Но все уже не так, как прежде. Незначительные сдвиги в душе делают немыслимым то, что раньше казалось единственно правильным. И однако же невозможно распорядиться чужой судьбой — нужно быть богом или дьяволом, чтобы вмешиваться и менять существующий порядок вещей. Осе не была ни тем, ни другим. Она знала, что однажды, совсем скоро, она проснется утром и увидит рядом окаменелое, потное лицо Херберта и сочащийся в комнату серый свет, перебирающий предмет за предметом своими липкими, заплесневелыми пальцами. А перед внутренним ее взором будет выцветший, полинявший образ лета, а в центре, черным по белому, — изящная головка.
В последнее время она больше стала баловать Ибен, и та преспокойно ей позволяла. Она витала где-то далеко и едва ли замечала, что посуда после обеда перемыта, и пыль стерта, и пол подметен, и плита вычищена. Не потому, что принимала это как должное, просто ей было безразлично, так это или не так.

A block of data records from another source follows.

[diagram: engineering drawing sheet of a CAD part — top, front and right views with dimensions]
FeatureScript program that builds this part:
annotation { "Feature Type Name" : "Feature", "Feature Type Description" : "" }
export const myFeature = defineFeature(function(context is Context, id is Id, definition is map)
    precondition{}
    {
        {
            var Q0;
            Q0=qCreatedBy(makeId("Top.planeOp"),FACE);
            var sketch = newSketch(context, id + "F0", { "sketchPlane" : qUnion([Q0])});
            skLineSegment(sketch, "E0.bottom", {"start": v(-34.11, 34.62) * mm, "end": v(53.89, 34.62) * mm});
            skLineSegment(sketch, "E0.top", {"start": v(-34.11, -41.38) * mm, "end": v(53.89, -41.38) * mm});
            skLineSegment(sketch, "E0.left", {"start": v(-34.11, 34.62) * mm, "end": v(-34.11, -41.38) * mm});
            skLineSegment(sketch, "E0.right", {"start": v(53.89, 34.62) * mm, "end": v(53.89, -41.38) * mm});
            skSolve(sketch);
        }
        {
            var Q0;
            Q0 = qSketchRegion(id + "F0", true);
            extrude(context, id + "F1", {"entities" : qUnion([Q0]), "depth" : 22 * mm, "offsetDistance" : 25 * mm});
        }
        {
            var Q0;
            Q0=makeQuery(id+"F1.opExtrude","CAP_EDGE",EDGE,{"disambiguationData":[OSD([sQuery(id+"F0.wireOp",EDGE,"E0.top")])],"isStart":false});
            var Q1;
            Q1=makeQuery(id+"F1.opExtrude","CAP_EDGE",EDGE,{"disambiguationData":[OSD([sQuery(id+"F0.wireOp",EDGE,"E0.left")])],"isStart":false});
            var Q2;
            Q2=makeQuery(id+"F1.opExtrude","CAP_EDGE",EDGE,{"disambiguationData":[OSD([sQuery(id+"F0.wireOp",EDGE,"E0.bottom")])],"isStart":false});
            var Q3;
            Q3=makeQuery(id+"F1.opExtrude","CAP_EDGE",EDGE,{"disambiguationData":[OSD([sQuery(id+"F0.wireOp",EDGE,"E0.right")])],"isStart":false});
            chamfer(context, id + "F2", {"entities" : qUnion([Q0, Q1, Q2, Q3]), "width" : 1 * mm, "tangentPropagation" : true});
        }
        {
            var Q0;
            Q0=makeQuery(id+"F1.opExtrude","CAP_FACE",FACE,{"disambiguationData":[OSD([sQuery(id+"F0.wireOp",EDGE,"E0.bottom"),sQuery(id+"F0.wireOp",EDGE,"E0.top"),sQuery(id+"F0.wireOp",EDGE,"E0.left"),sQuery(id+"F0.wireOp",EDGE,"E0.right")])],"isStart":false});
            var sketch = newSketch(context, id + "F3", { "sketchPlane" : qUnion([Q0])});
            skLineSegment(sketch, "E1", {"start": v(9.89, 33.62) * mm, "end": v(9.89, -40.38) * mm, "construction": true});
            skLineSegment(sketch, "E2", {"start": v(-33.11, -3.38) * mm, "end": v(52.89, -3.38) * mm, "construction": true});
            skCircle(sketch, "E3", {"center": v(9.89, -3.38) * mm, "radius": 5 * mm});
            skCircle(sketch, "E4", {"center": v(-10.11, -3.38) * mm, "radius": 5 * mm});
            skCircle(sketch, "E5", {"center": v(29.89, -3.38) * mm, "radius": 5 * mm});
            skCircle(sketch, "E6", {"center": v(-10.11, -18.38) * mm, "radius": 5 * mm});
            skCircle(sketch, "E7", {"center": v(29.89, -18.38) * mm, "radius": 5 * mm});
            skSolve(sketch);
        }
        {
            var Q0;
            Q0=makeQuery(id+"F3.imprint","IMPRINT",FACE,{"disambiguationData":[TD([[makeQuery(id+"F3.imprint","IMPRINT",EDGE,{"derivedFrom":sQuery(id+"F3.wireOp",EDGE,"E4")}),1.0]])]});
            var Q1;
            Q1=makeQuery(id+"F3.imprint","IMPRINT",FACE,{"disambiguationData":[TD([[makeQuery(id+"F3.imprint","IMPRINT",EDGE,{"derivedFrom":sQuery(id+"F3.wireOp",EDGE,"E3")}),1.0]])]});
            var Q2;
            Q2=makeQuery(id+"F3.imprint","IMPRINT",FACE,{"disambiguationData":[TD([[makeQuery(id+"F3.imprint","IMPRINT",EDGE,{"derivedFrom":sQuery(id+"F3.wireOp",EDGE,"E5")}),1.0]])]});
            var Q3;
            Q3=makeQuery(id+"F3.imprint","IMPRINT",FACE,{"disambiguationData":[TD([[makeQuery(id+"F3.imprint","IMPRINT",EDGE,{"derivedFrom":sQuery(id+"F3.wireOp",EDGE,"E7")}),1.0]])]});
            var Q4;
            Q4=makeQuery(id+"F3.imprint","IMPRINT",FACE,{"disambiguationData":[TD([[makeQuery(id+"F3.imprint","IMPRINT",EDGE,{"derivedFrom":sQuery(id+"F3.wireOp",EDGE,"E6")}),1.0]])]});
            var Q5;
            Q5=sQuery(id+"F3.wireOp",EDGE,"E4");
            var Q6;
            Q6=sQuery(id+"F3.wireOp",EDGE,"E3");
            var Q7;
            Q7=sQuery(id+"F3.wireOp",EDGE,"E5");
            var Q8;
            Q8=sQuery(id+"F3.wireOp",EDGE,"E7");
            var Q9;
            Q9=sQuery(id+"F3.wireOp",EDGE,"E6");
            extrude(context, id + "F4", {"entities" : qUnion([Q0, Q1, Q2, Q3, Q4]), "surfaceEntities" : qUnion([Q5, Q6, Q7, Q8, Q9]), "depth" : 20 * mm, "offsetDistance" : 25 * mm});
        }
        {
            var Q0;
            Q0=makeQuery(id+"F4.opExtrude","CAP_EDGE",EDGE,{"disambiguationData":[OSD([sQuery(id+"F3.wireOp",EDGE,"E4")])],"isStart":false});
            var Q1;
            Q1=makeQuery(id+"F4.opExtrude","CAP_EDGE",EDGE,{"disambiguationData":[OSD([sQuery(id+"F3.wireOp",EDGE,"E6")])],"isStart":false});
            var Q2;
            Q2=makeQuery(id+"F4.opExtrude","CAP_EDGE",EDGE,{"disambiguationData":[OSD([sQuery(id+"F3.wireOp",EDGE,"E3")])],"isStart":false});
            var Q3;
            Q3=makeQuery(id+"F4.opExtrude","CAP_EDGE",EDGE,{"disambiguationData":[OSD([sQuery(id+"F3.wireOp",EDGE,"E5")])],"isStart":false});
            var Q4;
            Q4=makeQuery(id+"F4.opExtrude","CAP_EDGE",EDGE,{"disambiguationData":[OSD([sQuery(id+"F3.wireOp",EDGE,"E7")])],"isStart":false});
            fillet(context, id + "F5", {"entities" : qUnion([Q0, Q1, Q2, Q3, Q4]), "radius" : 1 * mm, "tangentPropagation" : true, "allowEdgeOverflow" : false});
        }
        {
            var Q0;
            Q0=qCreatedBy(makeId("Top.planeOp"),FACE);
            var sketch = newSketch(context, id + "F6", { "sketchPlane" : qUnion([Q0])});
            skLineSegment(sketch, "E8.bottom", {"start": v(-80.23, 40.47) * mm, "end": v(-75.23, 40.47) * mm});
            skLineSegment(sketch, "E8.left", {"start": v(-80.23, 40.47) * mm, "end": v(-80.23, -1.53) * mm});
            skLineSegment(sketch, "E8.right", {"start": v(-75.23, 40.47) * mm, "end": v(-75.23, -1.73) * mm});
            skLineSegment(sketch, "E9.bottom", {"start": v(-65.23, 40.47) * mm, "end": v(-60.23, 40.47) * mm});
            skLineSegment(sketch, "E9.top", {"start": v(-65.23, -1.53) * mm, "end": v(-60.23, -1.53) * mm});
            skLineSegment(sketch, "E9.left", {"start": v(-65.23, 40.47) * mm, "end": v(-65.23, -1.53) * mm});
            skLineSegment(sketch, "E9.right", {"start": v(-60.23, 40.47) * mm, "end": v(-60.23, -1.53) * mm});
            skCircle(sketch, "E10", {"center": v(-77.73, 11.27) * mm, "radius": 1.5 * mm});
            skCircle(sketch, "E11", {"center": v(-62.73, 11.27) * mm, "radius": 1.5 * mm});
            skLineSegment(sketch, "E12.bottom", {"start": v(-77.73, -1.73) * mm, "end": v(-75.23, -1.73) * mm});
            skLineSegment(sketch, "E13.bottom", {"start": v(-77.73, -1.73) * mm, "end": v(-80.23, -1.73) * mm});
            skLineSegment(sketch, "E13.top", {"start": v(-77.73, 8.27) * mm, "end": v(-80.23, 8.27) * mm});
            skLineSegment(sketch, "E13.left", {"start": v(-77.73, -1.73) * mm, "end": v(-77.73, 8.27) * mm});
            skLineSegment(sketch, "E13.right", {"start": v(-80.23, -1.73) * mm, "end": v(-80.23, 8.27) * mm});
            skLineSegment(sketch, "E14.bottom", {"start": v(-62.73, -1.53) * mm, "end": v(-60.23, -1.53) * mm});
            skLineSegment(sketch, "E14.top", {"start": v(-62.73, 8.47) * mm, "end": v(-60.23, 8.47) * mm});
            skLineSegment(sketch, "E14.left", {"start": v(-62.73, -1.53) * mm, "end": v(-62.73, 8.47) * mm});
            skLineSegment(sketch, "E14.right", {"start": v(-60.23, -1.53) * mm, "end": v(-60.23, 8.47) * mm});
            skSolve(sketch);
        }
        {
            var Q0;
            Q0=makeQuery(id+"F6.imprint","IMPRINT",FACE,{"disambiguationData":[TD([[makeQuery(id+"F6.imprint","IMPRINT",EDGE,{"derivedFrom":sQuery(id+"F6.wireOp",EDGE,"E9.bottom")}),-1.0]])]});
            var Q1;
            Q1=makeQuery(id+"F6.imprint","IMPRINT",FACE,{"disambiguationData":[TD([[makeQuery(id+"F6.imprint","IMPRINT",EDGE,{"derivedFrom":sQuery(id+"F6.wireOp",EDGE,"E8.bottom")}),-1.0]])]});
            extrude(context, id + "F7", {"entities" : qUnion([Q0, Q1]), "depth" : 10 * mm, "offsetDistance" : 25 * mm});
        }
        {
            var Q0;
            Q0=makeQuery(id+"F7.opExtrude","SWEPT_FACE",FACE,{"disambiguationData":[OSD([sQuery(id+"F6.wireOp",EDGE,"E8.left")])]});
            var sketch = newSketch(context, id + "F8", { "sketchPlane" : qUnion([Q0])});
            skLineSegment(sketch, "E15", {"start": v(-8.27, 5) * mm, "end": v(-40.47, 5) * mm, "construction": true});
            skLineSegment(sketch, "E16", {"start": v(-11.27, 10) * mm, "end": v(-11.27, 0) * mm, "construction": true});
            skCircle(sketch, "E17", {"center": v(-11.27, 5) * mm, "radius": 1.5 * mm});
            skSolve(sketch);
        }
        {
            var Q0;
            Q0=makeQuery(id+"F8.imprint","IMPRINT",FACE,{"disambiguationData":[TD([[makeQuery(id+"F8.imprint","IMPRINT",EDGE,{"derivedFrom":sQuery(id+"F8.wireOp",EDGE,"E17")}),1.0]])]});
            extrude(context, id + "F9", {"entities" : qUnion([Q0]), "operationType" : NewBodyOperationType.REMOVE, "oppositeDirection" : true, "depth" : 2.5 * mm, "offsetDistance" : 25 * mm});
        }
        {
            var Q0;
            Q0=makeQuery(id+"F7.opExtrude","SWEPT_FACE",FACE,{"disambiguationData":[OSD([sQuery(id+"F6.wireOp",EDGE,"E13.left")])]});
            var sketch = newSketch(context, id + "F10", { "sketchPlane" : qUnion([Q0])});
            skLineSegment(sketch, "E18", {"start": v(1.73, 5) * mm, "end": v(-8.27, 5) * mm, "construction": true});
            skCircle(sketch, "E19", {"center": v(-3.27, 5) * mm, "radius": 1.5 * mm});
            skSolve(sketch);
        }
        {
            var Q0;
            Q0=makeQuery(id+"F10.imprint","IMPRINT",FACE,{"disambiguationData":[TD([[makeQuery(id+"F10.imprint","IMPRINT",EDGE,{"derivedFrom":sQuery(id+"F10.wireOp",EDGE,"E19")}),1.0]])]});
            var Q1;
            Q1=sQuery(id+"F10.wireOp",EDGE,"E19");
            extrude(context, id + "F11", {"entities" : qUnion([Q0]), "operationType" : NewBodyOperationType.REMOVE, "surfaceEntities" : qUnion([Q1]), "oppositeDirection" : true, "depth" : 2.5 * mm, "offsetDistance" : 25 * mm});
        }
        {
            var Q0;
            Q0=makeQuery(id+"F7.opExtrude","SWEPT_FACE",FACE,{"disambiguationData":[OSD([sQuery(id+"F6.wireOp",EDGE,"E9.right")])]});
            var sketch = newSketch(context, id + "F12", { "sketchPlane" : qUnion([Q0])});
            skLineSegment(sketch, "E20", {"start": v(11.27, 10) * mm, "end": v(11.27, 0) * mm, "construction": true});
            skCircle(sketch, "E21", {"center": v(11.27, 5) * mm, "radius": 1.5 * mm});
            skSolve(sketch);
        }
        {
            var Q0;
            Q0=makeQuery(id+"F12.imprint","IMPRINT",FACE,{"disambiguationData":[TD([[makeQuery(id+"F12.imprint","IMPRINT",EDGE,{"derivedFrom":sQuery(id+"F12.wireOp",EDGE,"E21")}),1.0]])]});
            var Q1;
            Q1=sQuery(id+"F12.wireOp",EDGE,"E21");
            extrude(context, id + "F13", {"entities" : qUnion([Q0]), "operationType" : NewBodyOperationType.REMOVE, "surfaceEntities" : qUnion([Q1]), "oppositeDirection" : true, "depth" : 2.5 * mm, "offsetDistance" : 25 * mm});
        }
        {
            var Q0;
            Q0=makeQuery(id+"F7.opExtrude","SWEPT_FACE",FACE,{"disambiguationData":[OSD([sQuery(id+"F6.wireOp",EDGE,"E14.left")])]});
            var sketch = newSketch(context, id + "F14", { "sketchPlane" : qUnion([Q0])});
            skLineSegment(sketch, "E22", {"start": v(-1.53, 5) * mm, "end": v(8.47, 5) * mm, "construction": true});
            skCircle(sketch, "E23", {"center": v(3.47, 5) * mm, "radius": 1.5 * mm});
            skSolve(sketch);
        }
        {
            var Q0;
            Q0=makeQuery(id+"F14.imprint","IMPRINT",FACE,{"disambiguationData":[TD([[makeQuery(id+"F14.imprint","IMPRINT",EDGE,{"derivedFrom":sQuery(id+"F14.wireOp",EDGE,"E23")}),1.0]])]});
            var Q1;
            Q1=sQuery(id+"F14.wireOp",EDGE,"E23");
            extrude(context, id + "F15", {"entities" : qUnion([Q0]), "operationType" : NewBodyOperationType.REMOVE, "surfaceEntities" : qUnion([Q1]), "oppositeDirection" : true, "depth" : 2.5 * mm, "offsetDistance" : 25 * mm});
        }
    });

Осе отлично знала, что отпуск она брала за свой счет и что с деньгами у нее сейчас наверняка плохо, а может, и вообще нет ни гроша. Она не уверена была, заботит ли это хоть сколько-нибудь саму Ибен, ведь деньги ей здесь в общем-то ни к чему, зато Осе это мучило. С тех пор как она вышла замуж за Херберта и заимела вдруг «верный кусок хлеба», она постоянно испытывала какое-то неясное чувство вины перед теми, кто был обеспечен хуже нее. Хотя замуж она выходила вовсе не из материальных соображений. Если и могла она себя в чем упрекнуть, так скорее уж в том, что ей льстила слава Херберта. Он был признанный мастер, большой талант. А несоответствие между его авторитетом и его физической немощью помогало ей —
Один только раз — один-единственный раз — он взял в руки маленький набросок, который она положила рядом с собой у телефона, какие-то деревца у изгороди, и, отнеся на расстояние, оценивающе прищурил глубоко посаженные серые глаза: совсем неплохо, Осе, ты можешь, когда захочешь.
Но было уже слишком поздно. Мысли ее были заняты ребенком, шевелившимся в ней, как плещется в воде рыбка.
Но и это кончилось ничем. Когда вынесли из ее палаты в роддоме пустую колыбельку, ей это стало вспоминаться лишь поселившейся в ней на короткое время мечтой, расставание с которой было очень болезненно и которая никогда уж не возродится вновь. Это было даже и не настоящее горе — лишь немое изумление и беспокоящее сознание своей женской неполноценности. А Херберт был внимателен, ласков и измучен и по вечерам сидел, как прежде, возле нее на краешке кровати, раскручивая метр за метром белоснежные бинты со своих несчастных отекших ног и убеждая ее, что надо попытаться снова, что в следующий раз все будет хорошо, — а она так никогда и не собралась с духом, чтобы пойти к врачу и узнать, передается ли диабет по наследству.
Как-то вечером Ибен спросила: «Но ведь когда-то ты любила Херберта, правда же?»